• Problem: Could you rewrite the items between the line containing "Given the image: Find" and the end of the items, both included, as a numbered list, leaving out any blank lines?

# START OF Excerpted data

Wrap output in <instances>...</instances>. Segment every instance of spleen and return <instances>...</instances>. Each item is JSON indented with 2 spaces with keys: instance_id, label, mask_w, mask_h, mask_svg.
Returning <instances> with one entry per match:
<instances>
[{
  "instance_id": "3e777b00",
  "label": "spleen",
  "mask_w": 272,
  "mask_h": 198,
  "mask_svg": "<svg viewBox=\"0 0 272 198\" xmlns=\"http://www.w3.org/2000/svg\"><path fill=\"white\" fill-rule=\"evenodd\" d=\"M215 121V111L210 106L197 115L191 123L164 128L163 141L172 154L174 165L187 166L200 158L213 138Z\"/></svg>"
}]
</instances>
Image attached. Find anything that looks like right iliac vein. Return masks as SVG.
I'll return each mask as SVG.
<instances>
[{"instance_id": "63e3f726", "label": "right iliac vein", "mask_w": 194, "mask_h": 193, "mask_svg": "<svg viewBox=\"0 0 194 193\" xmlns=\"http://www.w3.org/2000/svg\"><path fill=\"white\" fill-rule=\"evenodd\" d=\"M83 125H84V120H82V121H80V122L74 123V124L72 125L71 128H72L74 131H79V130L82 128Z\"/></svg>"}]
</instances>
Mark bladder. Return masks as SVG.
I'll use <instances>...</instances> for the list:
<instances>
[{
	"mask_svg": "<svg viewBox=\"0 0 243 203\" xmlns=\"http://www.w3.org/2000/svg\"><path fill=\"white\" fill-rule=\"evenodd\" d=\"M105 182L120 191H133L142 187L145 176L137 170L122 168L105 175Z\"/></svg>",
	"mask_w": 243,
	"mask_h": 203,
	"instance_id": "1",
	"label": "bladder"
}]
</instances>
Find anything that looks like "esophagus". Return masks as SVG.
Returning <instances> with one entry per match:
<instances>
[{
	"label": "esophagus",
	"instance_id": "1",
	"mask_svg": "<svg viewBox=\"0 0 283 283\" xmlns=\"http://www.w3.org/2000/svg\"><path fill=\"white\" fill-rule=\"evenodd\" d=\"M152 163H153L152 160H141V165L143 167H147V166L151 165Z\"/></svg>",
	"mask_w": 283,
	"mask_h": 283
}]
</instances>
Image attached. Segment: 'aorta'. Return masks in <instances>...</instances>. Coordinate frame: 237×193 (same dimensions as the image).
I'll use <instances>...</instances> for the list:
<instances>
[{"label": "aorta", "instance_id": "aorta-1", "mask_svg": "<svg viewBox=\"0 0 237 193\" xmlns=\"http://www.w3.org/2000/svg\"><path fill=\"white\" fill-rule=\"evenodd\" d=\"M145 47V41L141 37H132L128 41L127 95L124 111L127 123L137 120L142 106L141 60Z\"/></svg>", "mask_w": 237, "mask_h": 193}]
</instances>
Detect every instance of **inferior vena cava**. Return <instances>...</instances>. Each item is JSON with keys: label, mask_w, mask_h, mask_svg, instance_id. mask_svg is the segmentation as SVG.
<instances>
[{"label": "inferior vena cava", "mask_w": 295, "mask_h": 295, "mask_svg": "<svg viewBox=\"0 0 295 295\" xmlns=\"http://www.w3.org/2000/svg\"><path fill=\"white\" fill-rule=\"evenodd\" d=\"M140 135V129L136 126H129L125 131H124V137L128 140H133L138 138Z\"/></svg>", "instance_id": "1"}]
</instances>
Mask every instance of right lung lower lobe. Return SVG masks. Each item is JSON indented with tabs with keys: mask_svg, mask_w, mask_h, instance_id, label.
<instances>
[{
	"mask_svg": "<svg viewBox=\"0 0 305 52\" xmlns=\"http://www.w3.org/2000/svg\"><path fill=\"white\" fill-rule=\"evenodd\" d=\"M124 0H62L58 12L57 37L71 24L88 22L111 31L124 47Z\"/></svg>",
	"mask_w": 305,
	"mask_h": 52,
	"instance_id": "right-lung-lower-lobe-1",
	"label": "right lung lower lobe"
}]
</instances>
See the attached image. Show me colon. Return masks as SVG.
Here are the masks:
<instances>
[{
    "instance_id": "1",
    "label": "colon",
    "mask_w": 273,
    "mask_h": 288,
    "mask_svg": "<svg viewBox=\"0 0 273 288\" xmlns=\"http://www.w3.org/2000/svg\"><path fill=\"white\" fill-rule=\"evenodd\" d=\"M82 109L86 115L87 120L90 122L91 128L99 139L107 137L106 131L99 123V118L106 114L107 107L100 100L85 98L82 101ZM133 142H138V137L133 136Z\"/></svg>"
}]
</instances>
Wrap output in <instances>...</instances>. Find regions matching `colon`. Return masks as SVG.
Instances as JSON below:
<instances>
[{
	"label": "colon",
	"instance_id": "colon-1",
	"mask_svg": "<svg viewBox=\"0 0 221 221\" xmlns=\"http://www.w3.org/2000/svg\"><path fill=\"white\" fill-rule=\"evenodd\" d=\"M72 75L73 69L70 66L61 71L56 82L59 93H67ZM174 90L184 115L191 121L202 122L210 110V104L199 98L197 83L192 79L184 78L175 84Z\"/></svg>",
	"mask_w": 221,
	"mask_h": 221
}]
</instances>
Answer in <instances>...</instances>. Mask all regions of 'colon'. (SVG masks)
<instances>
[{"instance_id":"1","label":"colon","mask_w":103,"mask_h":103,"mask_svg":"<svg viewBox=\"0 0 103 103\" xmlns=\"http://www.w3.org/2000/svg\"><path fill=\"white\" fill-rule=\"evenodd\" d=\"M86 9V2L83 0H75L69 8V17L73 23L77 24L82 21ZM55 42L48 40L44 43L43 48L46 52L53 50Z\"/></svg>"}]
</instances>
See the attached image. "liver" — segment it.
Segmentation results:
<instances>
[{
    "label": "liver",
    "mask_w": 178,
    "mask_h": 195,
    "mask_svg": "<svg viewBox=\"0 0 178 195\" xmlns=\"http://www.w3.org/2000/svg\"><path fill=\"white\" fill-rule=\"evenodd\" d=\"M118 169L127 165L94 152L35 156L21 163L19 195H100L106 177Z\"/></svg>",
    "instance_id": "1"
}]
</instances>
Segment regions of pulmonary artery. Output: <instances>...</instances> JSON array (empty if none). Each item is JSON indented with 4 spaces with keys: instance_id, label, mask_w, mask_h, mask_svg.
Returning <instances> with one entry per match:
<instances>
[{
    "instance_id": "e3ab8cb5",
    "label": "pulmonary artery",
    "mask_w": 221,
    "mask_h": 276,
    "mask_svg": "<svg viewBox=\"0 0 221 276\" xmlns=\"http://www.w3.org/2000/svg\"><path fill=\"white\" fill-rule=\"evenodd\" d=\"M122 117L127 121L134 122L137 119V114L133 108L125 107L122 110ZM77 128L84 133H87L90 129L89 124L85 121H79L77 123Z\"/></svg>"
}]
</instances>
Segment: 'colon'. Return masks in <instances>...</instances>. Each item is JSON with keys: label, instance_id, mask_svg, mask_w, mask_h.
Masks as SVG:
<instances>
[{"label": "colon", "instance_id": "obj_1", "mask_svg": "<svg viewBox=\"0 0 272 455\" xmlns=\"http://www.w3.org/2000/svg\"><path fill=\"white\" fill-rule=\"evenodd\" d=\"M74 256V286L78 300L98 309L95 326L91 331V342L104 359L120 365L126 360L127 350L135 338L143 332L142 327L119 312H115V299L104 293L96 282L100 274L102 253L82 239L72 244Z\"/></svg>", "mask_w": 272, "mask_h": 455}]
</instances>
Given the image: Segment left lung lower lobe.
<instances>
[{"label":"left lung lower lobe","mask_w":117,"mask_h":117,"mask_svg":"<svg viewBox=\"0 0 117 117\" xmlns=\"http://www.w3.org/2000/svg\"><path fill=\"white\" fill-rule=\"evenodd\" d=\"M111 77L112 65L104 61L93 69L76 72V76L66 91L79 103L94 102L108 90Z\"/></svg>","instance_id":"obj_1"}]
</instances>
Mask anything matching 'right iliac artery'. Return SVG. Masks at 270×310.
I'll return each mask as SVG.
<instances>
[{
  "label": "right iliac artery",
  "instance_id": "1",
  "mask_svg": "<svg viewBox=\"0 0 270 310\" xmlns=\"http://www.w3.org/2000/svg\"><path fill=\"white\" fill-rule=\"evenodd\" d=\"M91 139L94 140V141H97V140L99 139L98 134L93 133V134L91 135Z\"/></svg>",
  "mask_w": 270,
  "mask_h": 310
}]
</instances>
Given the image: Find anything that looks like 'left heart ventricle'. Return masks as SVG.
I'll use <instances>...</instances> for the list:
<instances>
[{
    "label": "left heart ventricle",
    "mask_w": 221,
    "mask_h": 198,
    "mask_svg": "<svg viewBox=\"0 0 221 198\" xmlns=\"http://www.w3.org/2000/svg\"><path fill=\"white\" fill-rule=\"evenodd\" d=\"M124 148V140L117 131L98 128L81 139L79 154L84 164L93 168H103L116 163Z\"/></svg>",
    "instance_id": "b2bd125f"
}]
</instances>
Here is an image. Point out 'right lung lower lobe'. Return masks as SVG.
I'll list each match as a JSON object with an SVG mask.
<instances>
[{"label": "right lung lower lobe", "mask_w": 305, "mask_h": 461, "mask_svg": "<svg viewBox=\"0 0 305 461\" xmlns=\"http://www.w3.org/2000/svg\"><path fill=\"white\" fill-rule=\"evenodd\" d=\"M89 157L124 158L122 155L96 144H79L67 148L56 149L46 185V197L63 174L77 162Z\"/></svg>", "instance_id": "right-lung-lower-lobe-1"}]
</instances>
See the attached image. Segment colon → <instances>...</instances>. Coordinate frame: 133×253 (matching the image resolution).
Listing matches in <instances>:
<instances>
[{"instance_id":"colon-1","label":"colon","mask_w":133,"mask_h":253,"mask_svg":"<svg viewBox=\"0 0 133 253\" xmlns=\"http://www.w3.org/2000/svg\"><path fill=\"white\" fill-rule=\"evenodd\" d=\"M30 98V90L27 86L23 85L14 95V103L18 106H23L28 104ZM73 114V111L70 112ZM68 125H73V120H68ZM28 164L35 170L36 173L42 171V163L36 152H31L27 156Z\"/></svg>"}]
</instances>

# END OF Excerpted data

• Exercise response:
1. Given the image: Find anything that looks like 'left heart ventricle'. Return masks as SVG.
2. I'll use <instances>...</instances> for the list:
3. <instances>
4. [{
5.     "label": "left heart ventricle",
6.     "mask_w": 221,
7.     "mask_h": 198,
8.     "mask_svg": "<svg viewBox=\"0 0 221 198\" xmlns=\"http://www.w3.org/2000/svg\"><path fill=\"white\" fill-rule=\"evenodd\" d=\"M124 148V140L117 131L98 128L81 139L79 154L84 164L93 168H103L116 163Z\"/></svg>",
9.     "instance_id": "b2bd125f"
10. }]
11. </instances>
12. Here is an image. Point out 'right lung lower lobe'. Return masks as SVG.
13. I'll list each match as a JSON object with an SVG mask.
14. <instances>
15. [{"label": "right lung lower lobe", "mask_w": 305, "mask_h": 461, "mask_svg": "<svg viewBox=\"0 0 305 461\" xmlns=\"http://www.w3.org/2000/svg\"><path fill=\"white\" fill-rule=\"evenodd\" d=\"M89 157L124 158L122 155L96 144H79L67 148L56 149L46 185V197L63 174L77 162Z\"/></svg>", "instance_id": "right-lung-lower-lobe-1"}]
16. </instances>
17. See the attached image. Segment colon → <instances>...</instances>. Coordinate frame: 133×253 (matching the image resolution).
18. Listing matches in <instances>:
19. <instances>
20. [{"instance_id":"colon-1","label":"colon","mask_w":133,"mask_h":253,"mask_svg":"<svg viewBox=\"0 0 133 253\" xmlns=\"http://www.w3.org/2000/svg\"><path fill=\"white\" fill-rule=\"evenodd\" d=\"M30 98V90L27 86L23 85L14 95V103L18 106H23L28 104ZM73 114V111L70 112ZM68 125H73V120H68ZM28 164L35 170L36 173L42 171V163L36 152H31L27 156Z\"/></svg>"}]
21. </instances>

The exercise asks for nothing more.